Airbnb's Future Could Be Decided By Popular Vote

An update for those following along at home.

Last week, BuzzFeed News reported that Airbnb launched an opposition campaign against a proposed ballot measure that the company maintains would ban short term renting in San Francisco. "It's about to go down," wrote The Next Web. "It's on," wrote Techcrunch.

And on it is.

Today, the San Francisco board of supervisors passed new legislation for the regulation of short-term renting in San Francisco. That legislation, authored by Supervisor Mark Farrell on behalf of Mayor Ed Lee, originally called for capping short-term rentals at 120 days per year. That cap was later removed in an amendment to the proposal, but the new legislation does formalize the city's brand-new Office of Short Term Rental Administration, and will allow city residents living within 100 feet of neighbors they believe to be illegally renting out their homes to bring those individuals to court.

The passage of the weakened bill also guarantees that San Francisco will be privy to mounting theatrics this summer as home-sharing supporters and their opponents go head to head over what would be a much more impactful ballot measure, set to be put before the city's voters in November.

The board of supervisors failed to pass a competing proposal authored by Supervisor David Campos, which sought to aggressively curtail the digital home sharing company, even after Campos' proposed short-term rental cap of 60 days per year was extended to 75 days per year. Campos' proposal would also have required Airbnb to provide the city with booking data.

San Francisco has been wrestling with how to regulate the swiftly growing short-term rental market, to limited effect. Previously passed laws that require short-term rental hosts to register with the city and have different caps for hosted and un-hosted rentals have proven both confusing and hard to enforce.

Because Supervisor Farrell's proposed cap was removed from the bill, today's vote would default to that split cap, which ultimately means, outside of the legal confirmation of the Office of Short Term Rental Administration, not much has changed. And even that body, Supervisor Campos argued, is likely to lack the information and the teeth to have much impact. Given that, residents looking for meaningful home sharing regulation will be focusing their energies on the popular vote this fall.

The ballot measure put forth last week by ShareBetter SF, a coalition of landlords, activists, and neighborhood associations hoping to limit Airbnb's impact on the city, was certified on Monday, according to a representative. That measure, among other things, aims to ban the renting of in-law rental units, make it easier for people who suspect neighbors of illegally renting units to take them to court, and cap vacation rentals at 75 days a year.

The problem with taking the issue to the ballot, argued Supervisor Farrell before a standing-room only crowd at City Hall today, is that laws passed that way are much harder to change. The one thing the entire Board of Supervisors agrees upon, he said, is that regulating brand new "sharing economy" companies is extremely complicated. The impact of these startups on the fabric of the city is only just starting to be understood; putting their fate in the hands of the voters, while romantic, is perhaps not the wisest path forward for creating public policy, given how hard laws passed that way can be to override. "As these companies grow like a weed," Farrell said, "we're going to have to visit these laws time and time again."

In an interview earlier this week, Carl Shepherd of HomeAway — one of the three largest rental home websites in the country and an Airbnb competitor — told BuzzFeed News that the issue of regulating short-term renting has become "politicized" in cities like New York and San Francisco in a way that it has not in other places. Shepherd cited the legislative process that has unfolded in cities like Denver, Austin and Nashville as much more efficient and productive than the hotly contested, ongoing deliberations in the city where Airbnb was founded.

"I think that both San Francisco and New York think they're setting national policy. They really aren't," said Shepherd. "I think what you learn from San Francisco is that, when city leaders refuse to lead, you get the chaos that's resulted."

--------------------------------

* **Problems and tasks**
1. Edit the Airbnb regulation article from "The board of" up to and including "hard to enforce.", replacing "booking data" with "reservation data".
2. Answer these questions using the Airbnb regulation article:
(a) What annual cap on short-term rentals did Supervisor Farrell's legislation originally call for?
(b) On what day was the ShareBetter SF ballot measure certified?
(c) Which cities did Carl Shepherd cite as having a more efficient legislative process?
3. List every person named in the Airbnb regulation article.
The records that come after this text are separate material and unrelated to it.

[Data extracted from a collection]
--------------------------------

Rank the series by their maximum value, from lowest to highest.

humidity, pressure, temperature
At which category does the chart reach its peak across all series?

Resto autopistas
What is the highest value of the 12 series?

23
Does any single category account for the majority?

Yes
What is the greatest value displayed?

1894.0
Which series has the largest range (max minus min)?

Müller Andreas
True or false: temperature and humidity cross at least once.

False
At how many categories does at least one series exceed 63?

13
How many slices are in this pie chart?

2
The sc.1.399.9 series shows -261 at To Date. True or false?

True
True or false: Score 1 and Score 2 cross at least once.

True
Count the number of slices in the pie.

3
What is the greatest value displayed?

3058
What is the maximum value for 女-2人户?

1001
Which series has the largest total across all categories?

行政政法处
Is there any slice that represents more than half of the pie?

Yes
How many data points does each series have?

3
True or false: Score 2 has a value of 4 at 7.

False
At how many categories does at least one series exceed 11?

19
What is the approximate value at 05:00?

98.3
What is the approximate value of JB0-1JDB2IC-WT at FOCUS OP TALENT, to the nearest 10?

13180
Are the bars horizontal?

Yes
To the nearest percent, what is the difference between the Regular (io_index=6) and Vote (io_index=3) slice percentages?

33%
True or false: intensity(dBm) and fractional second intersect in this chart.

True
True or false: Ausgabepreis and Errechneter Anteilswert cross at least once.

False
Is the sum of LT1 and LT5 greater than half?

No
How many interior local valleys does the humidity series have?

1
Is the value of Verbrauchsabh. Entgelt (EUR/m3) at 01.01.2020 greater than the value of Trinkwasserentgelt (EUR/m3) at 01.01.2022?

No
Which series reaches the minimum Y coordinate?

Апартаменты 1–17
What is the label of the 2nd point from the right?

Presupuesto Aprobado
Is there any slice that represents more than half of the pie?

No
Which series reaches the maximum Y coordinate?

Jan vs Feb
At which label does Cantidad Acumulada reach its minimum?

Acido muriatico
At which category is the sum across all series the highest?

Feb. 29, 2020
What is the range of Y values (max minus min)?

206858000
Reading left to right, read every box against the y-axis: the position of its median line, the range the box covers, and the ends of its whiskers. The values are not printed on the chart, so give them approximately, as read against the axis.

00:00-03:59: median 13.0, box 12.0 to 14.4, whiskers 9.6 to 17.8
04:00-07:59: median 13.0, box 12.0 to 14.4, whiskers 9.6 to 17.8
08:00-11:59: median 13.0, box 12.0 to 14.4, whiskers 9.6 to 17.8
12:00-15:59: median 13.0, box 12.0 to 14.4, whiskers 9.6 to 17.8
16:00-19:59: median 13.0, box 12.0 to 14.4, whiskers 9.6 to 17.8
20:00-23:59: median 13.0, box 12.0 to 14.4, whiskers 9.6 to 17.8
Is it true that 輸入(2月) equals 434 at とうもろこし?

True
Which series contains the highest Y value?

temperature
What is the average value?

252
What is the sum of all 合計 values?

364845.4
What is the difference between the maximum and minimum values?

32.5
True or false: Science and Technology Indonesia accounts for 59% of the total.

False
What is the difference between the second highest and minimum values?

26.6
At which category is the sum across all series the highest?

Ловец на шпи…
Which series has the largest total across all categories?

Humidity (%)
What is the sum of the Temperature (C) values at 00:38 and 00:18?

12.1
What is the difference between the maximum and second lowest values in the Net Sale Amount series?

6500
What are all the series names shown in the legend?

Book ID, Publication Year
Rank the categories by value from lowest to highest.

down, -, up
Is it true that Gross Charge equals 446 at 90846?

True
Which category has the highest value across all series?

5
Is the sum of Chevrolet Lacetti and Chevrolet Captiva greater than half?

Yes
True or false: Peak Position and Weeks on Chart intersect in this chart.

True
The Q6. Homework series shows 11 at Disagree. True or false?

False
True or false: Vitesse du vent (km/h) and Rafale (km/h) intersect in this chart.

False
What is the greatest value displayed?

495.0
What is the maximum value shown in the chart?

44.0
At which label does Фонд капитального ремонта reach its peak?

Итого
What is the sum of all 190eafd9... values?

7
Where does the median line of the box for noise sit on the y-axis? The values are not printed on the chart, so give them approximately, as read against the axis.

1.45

--------------------------------

* **Answers by task**
1.
The board of supervisors failed to pass a competing proposal authored by Supervisor David Campos, which sought to aggressively curtail the digital home sharing company, even after Campos' proposed short-term rental cap of 60 days per year was extended to 75 days per year. Campos' proposal would also have required Airbnb to provide the city with reservation data.

San Francisco has been wrestling with how to regulate the swiftly growing short-term rental market, to limited effect. Previously passed laws that require short-term rental hosts to register with the city and have different caps for hosted and un-hosted rentals have proven both confusing and hard to enforce.

2.
(a) 120 days per year
(b) Monday
(c) Denver, Austin and Nashville

3.
Mark Farrell
Ed Lee
David Campos
Carl Shepherd